Brian Hood is a whistleblower who was praised for “showing tremendous courage” when he helped expose a worldwide bribery scandal linked to Australia’s National Reserve Bank.
But if you ask ChatGPT about his role in the scandal, you get the opposite version of events.
Rather than heralding Hood’s whistleblowing role, ChatGPT falsely states that Hood himself was convicted of paying bribes to foreign officials, had pleaded guilty to bribery and corruption and been sentenced to prison.
When Hood, who is now mayor of Hepburn Shire near Melbourne in Australia found out, he was shocked.
In what could be the first defamation suit of its kind against the artificial intelligence chatbot, Hood plans to sue the company behind ChatGPT, saying it is telling lies about him,
The case is the latest example on a growing list of AI chatbots publishing false statements about real people. The chatbot recently invented a fake sexual harassment story involving a real law professor, citing a Washington Post article that did not exist as its evidence.
If it reaches the courts, the case will test uncharted legal waters, forcing judges to consider whether the operators of an artificial intelligence bot can be held accountable for its allegedly defamatory statements.
On its website, ChatGPT prominently warns users that it “may occasionally generate incorrect information.” Hood believes that caveat is insufficient.
“Even a disclaimer to say we might get a few things wrong – there’s a massive difference between that and concocting this sort of really harmful material that has no basis whatsoever,” he said.
In a statement, Hood’s lawyer lists multiple examples of specific falsehoods made by ChatGPT about their client.
Under Australian law, a claimant can only initiate formal legal action in a defamation claim after waiting 28 days for a response following the initial raising of a concern.
Hood said recently that his lawyers were still awaiting to hear back from the owner of ChatGPT – OpenAI – after sending a letter demanding a retraction.
In an earlier statement in response to the chatbot’s false claims about the law professor, OpenAI spokesperson Niko Felix said: “When users sign up for ChatGPT, we strive to be as transparent as possible that it may not always generate accurate answers.
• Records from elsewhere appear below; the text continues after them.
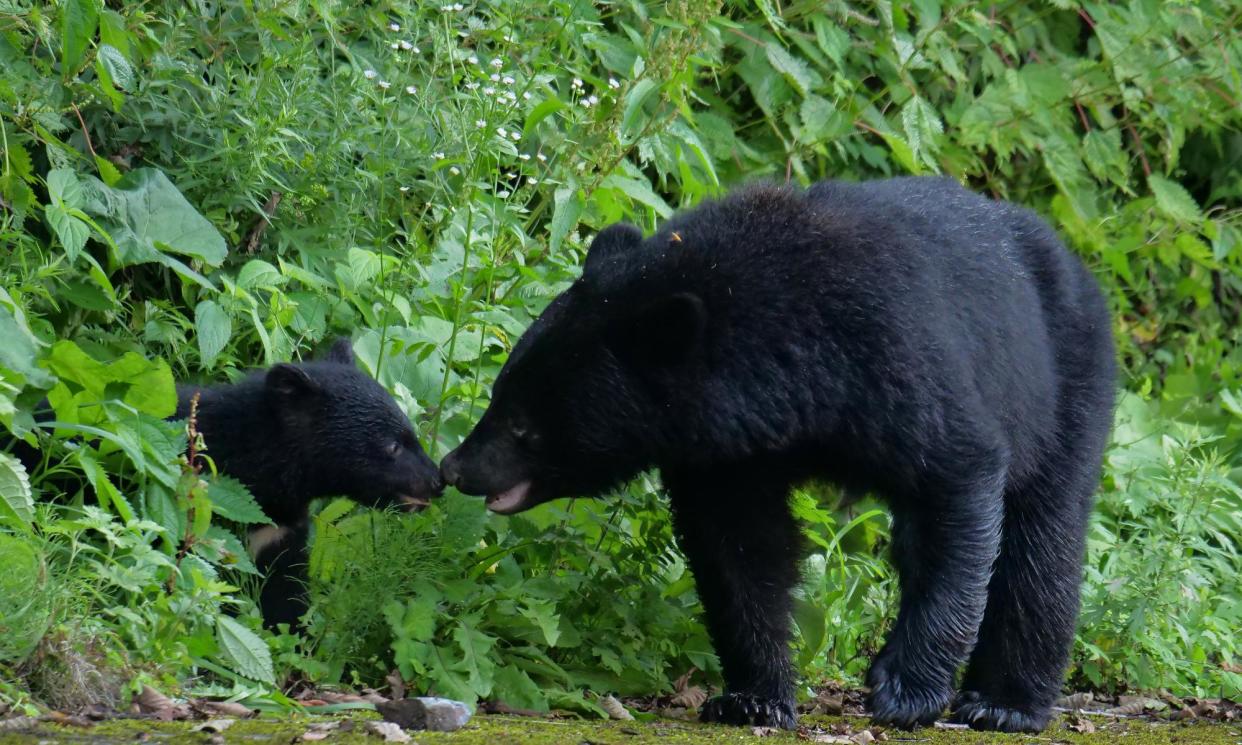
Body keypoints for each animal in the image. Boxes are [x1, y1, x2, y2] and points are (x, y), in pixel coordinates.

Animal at [444, 178, 1117, 735]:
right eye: (500, 391)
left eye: (524, 424)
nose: (455, 467)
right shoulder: (729, 454)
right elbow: (741, 547)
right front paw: (752, 698)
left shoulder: (900, 359)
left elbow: (955, 487)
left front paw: (905, 691)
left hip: (1065, 382)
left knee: (1042, 542)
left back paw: (1006, 704)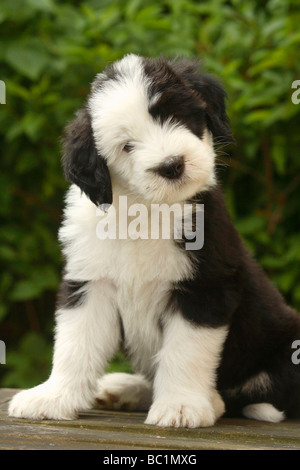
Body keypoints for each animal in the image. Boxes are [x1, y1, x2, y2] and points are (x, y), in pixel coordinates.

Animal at [8, 54, 300, 426]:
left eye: (174, 114)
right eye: (127, 145)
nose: (172, 165)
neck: (144, 211)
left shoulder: (205, 286)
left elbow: (184, 352)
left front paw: (181, 405)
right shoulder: (91, 282)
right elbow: (75, 345)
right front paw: (52, 397)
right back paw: (123, 388)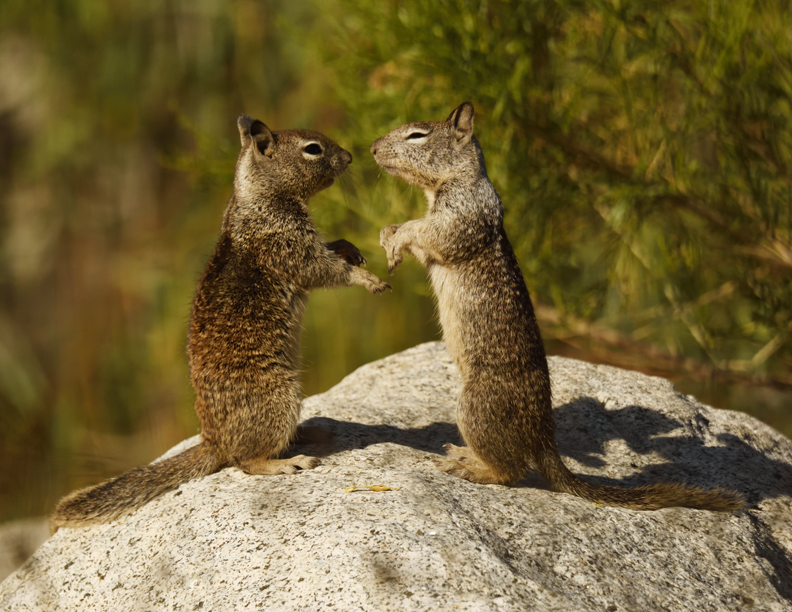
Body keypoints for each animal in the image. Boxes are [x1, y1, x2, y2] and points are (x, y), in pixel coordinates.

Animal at [50, 115, 390, 533]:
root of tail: (214, 441)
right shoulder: (288, 247)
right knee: (245, 461)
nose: (350, 156)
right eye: (313, 149)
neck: (254, 199)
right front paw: (368, 279)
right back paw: (287, 461)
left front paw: (350, 248)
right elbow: (323, 270)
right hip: (279, 397)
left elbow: (331, 250)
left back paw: (311, 431)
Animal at [372, 102, 743, 512]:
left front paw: (398, 237)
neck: (449, 183)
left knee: (512, 471)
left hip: (475, 406)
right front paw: (387, 237)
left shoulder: (460, 217)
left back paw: (472, 468)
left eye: (417, 135)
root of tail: (544, 438)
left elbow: (428, 232)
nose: (371, 148)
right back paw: (466, 455)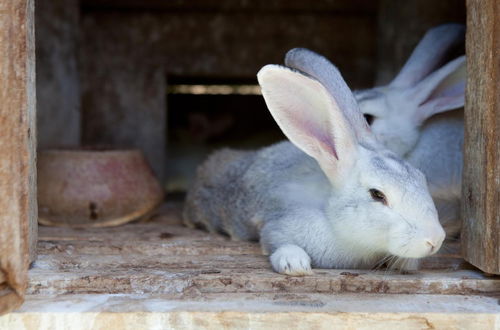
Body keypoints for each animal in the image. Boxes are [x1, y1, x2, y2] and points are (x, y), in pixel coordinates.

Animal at [185, 55, 446, 274]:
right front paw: (295, 264)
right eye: (377, 195)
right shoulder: (279, 225)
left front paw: (407, 264)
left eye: (421, 179)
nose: (435, 240)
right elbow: (276, 243)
Improving factual accuracy is a significant focus for us, and we are making progress.”
Experts in artificial intelligence said the bot’s capacity to produce such a plausible false statement about Hood was not surprising.
In a letter to OpenAI, Hood’s lawyers demanded a rectification of the falsehood.
But according to Michael Wooldridge, a computer science professor at Oxford University, simply amending a specific falsehood published by ChatGPT is challenging.
“All of that acquired knowledge that it has is hidden in vast neural networks,” he said, “that amount to nothing more than huge lists of numbers.”